My family has a tradition of performing the Nativity story each Christmas Eve. We usually do the traditional scripture reading with actors playing the various parts. However, we have been known to vary from that practice. One year we had so few family members at home that we used the various parts of a Nativity set as the actors, sort of like a puppet show. Another year there was a television reporter that “interviewed” the various actors.
This year parts of the family will be doing the Nativity story in Texas, while another part gets together in Utah. A third part of the family will be in the family home in Alaska. We started doing the Nativity when our older children were only two and three years old and have continued for more than forty years.
We always had the main characters of Mary, Joseph, and Jesus. If there were enough people, we also had wise men, shepherds, innkeeper (even the innkeeper’s wife and child), Herod, camels, donkey, etc. We assumed that they were all part of that first Nativity.

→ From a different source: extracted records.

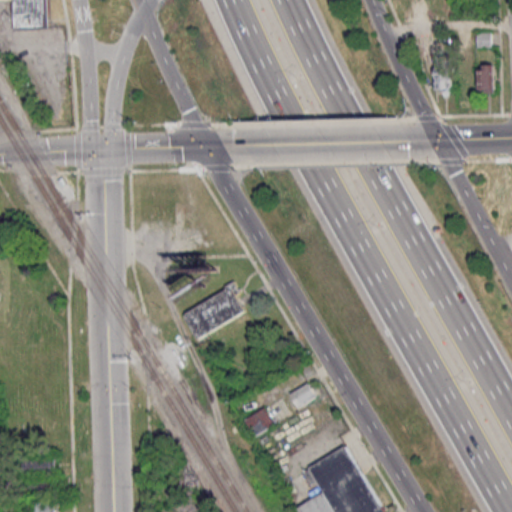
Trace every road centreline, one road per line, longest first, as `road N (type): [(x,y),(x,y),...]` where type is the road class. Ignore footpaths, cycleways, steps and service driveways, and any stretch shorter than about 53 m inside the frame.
road 1 (motorway): [(227,0),(276,107),(505,511)]
road 2 (motorway): [(511,428),(283,0)]
road 3 (secondary): [(222,180),(419,511)]
road 4 (tertiary): [(110,511),(100,151)]
road 5 (tertiary): [(231,147),(402,142)]
road 6 (secondary): [(437,141),(370,0)]
road 7 (secondary): [(141,12),(205,147)]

In reading various articles and papers over the past month, I realized that we assumed much that was not in the scriptures. There is no mention that Mary traveled on the back of a donkey. She could have walked approximately 100 miles, or she could have written in the back of a cart. We do not know.
There is no mention of the number of wise men. We assume that there were three and that they were rich because they brought three expensive gifts – gold, frankincense, and myrrh – to the newborn King. Therefore, we assume that they also traveled on camels, but there is no mention of them riding on any animals. They could have walked, ridden camels, or ridden elephants or some other mode of travel. We do not know.

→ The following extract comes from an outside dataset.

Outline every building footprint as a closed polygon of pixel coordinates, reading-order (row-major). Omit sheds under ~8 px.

There is no mention that there were animals in the area where Jesus was born. It might have been years since any animals lived in that particular shelter. At any rate we must realize that Joseph would have attempted to make the place as clean as possible for his wife to give birth.
We always have the shepherds and the wise men coming to the stable during our reenactment of the Nativity. However, it did not happen that way. In the first place, the scriptures do not mention a stable at all. The angels told the shepherds that they would “find the babe wrapped in swaddling clothes, lying in a manger” (Luke 2:12). We assume that there was a stable because there is mention of a manger, but we do not know.

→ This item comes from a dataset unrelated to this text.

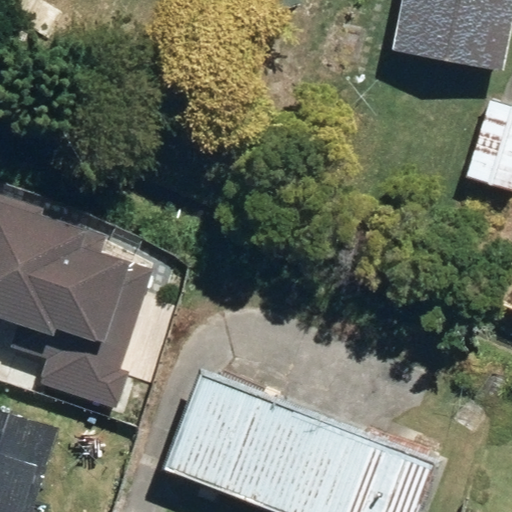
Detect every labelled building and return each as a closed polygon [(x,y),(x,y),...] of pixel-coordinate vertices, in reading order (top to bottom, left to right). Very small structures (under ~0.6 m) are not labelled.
[(511,28),(511,0),(400,0),(390,58),(503,79),(511,28)] [(511,103),(490,97),(465,182),(511,196),(511,103)] [(106,242),(0,206),(0,323),(34,334),(20,374),(107,404),(150,278),(100,261),(106,242)] [(417,511),(435,468),(195,372),(153,475),(245,511),(417,511)] [(34,511),(59,431),(0,412),(0,511),(34,511)]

The shepherds found the Holy Family where the Baby was born – whether it was in a stable, a cave in the rock, or the lower part of a family home where the animals are kept. The wise men saw the star while they were still in the “east” and left immediately to follow it. We do not know how many miles they traveled or how many days it took them to reach Bethlehem. The scriptures say that they found the “young child” in a “house” (Matthew 2:11).
We always think of the trees in Bethlehem as being like coconut palm trees. However, I found no mention of this type of tree growing in Israel. According to this site, the trees in Israel are most likely Kermes oaks, Syrian junipers, Atlantic pistachio, black mulberry, olive tree, sycamore, lemon-scented eucalyptus (gum tree), spiraled (twisted) acacia, or Doum (or date) palm (gingerbread tree).